__Prompt__. Please transcribe the listing below in full, exactly as written, leaving out its pictures.

Source data START

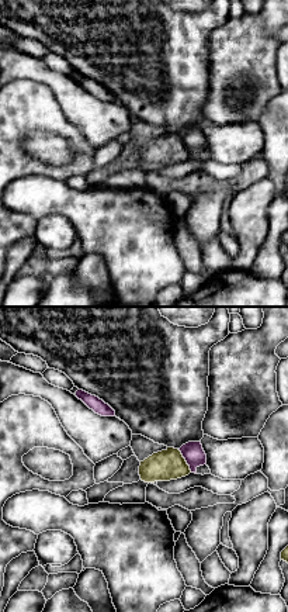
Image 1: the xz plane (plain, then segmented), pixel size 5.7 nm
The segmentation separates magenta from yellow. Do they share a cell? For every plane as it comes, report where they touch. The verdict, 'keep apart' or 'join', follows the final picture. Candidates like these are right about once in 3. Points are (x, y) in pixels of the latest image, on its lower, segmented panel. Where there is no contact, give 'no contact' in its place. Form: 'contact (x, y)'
contact (186, 460)

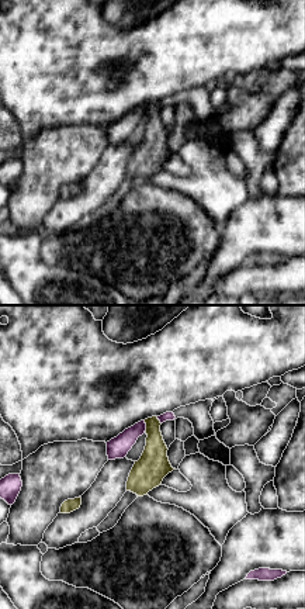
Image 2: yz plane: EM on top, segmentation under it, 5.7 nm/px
contact (145, 426)

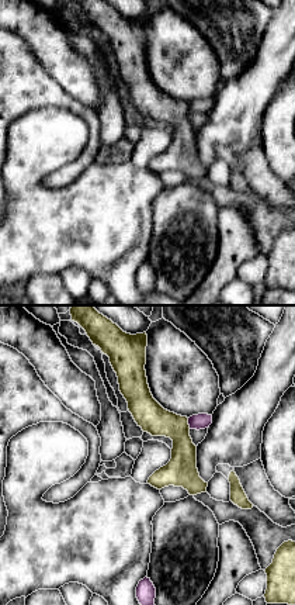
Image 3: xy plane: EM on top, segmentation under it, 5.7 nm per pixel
contact (188, 424)

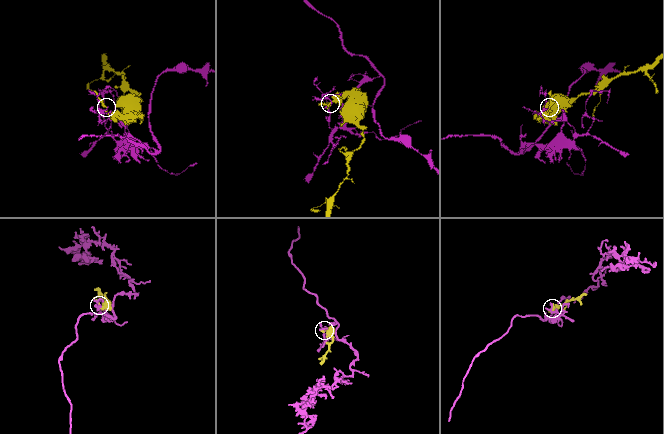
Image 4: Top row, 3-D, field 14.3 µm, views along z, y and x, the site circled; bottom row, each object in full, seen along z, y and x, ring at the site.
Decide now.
keep apart

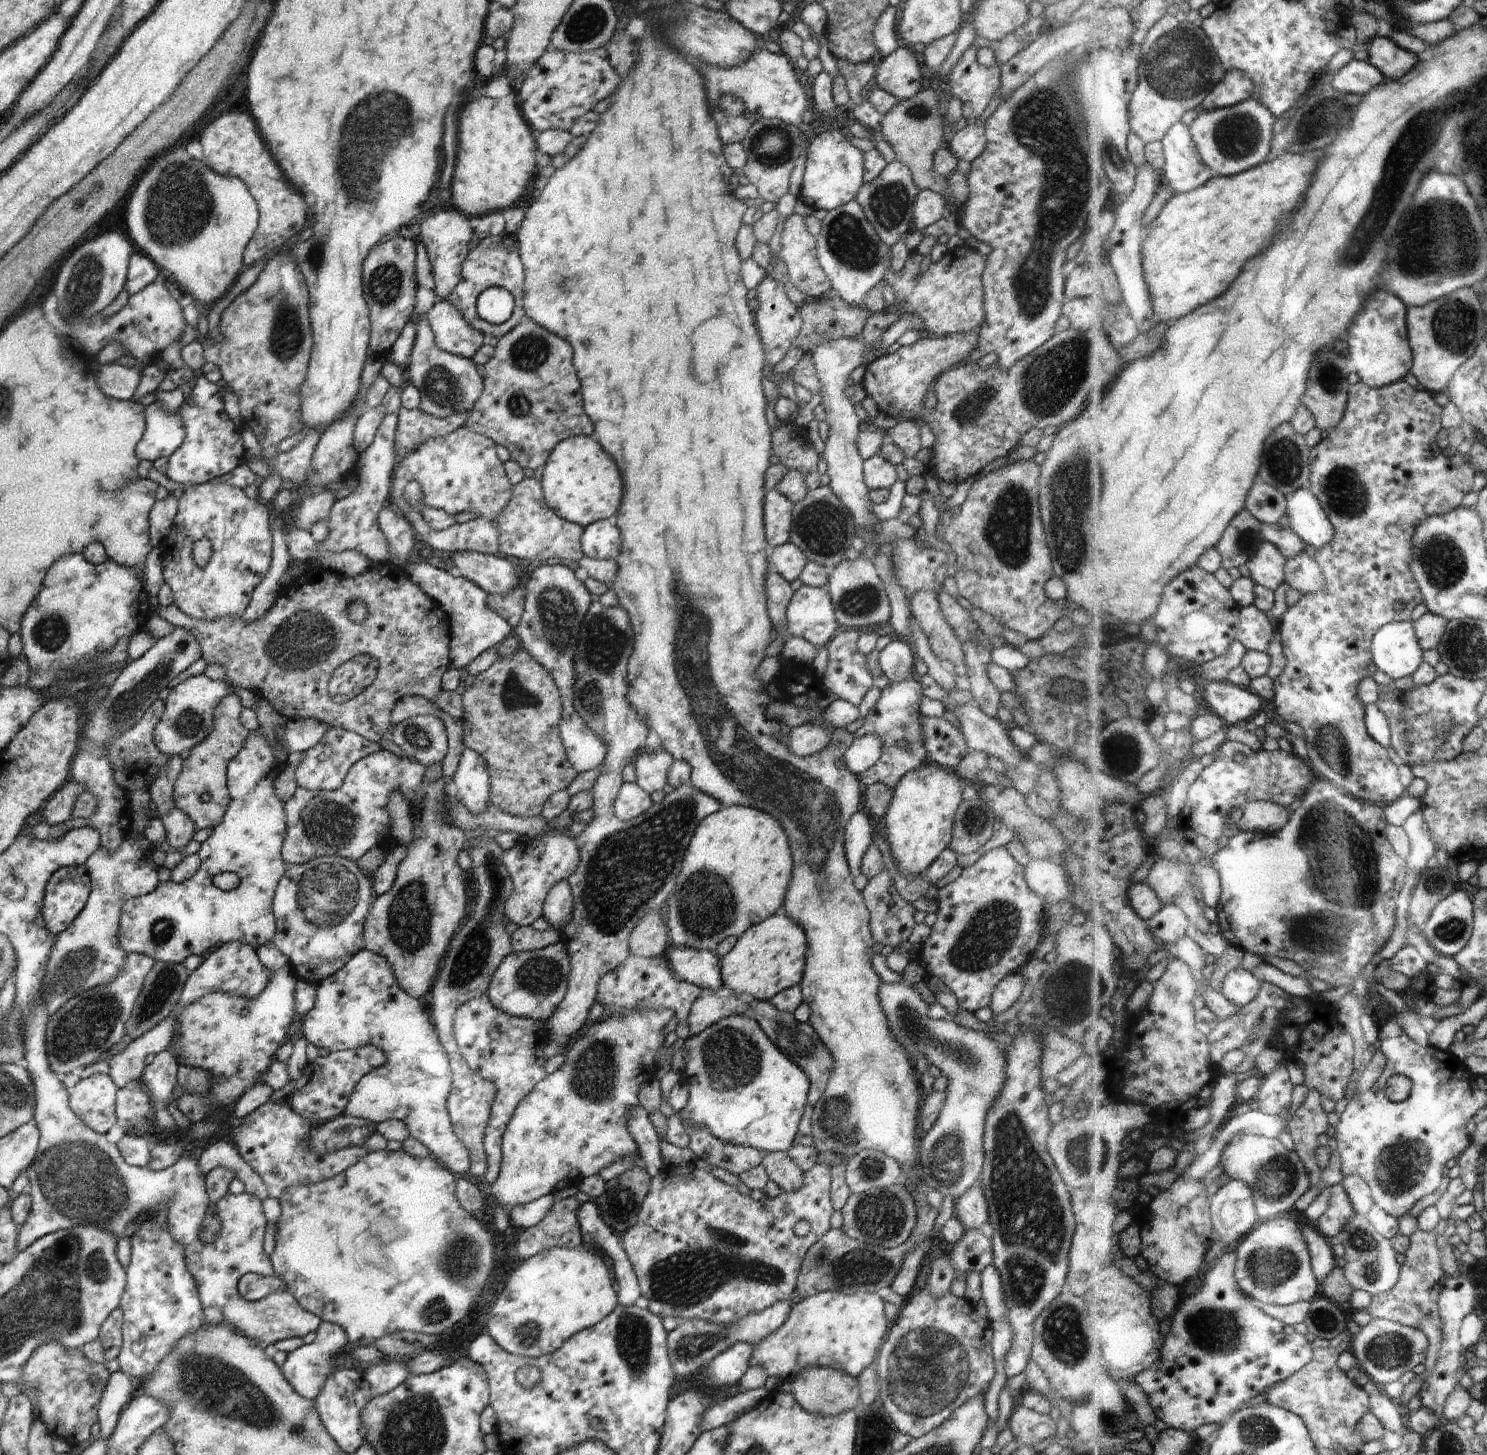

Source data END

__Response box__.
Image 1: the xz plane (plain, then segmented), pixel size 5.7 nm
The segmentation separates magenta from yellow. Do they share a cell? For every plane as it comes, report where they touch. The verdict, 'keep apart' or 'join', follows the final picture. Candidates like these are right about once in 3. Points are (x, y) in pixels of the latest image, on its lower, segmented panel. Where there is no contact, give 'no contact' in its place. Form: 'contact (x, y)'
contact (186, 460)

Image 2: yz plane: EM on top, segmentation under it, 5.7 nm/px
contact (145, 426)

Image 3: xy plane: EM on top, segmentation under it, 5.7 nm per pixel
contact (188, 424)

Image 4: Top row, 3-D, field 14.3 µm, views along z, y and x, the site circled; bottom row, each object in full, seen along z, y and x, ring at the site.
Decide now.
keep apart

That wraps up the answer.